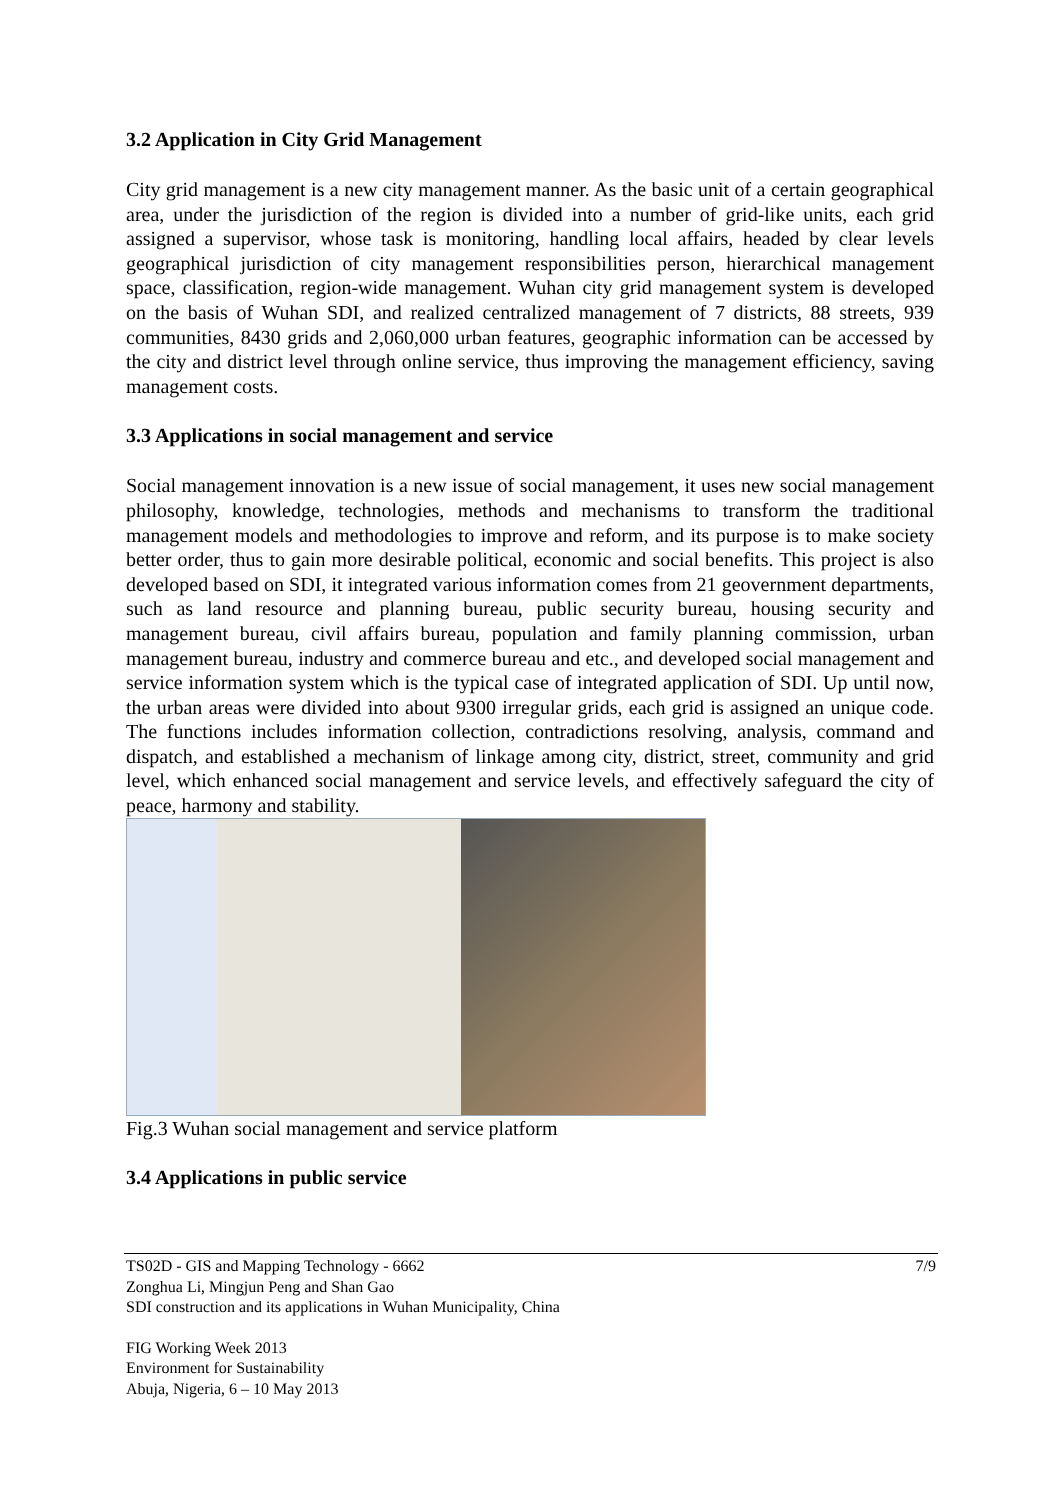3.2 Application in City Grid Management
City grid management is a new city management manner. As the basic unit of a certain geographical area, under the jurisdiction of the region is divided into a number of grid-like units, each grid assigned a supervisor, whose task is monitoring, handling local affairs, headed by clear levels geographical jurisdiction of city management responsibilities person, hierarchical management space, classification, region-wide management. Wuhan city grid management system is developed on the basis of Wuhan SDI, and realized centralized management of 7 districts, 88 streets, 939 communities, 8430 grids and 2,060,000 urban features, geographic information can be accessed by the city and district level through online service, thus improving the management efficiency, saving management costs.
3.3 Applications in social management and service
Social management innovation is a new issue of social management, it uses new social management philosophy, knowledge, technologies, methods and mechanisms to transform the traditional management models and methodologies to improve and reform, and its purpose is to make society better order, thus to gain more desirable political, economic and social benefits. This project is also developed based on SDI, it integrated various information comes from 21 geovernment departments, such as land resource and planning bureau, public security bureau, housing security and management bureau, civil affairs bureau, population and family planning commission, urban management bureau, industry and commerce bureau and etc., and developed social management and service information system which is the typical case of integrated application of SDI. Up until now, the urban areas were divided into about 9300 irregular grids, each grid is assigned an unique code. The functions includes information collection, contradictions resolving, analysis, command and dispatch, and established a mechanism of linkage among city, district, street, community and grid level, which enhanced social management and service levels, and effectively safeguard the city of peace, harmony and stability.
Fig.3 Wuhan social management and service platform
3.4 Applications in public service
TS02D - GIS and Mapping Technology - 6662 7/9
Zonghua Li, Mingjun Peng and Shan Gao
SDI construction and its applications in Wuhan Municipality, China
FIG Working Week 2013
Environment for Sustainability
Abuja, Nigeria, 6 – 10 May 2013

•••••

Give back the line containing "Fig.3 Wuhan social" and all the lines after it through the end of the records, unchanged.

YOUR SOLUTION
Fig.3 Wuhan social management and service platform
3.4 Applications in public service
TS02D - GIS and Mapping Technology - 6662 7/9
Zonghua Li, Mingjun Peng and Shan Gao
SDI construction and its applications in Wuhan Municipality, China
FIG Working Week 2013
Environment for Sustainability
Abuja, Nigeria, 6 – 10 May 2013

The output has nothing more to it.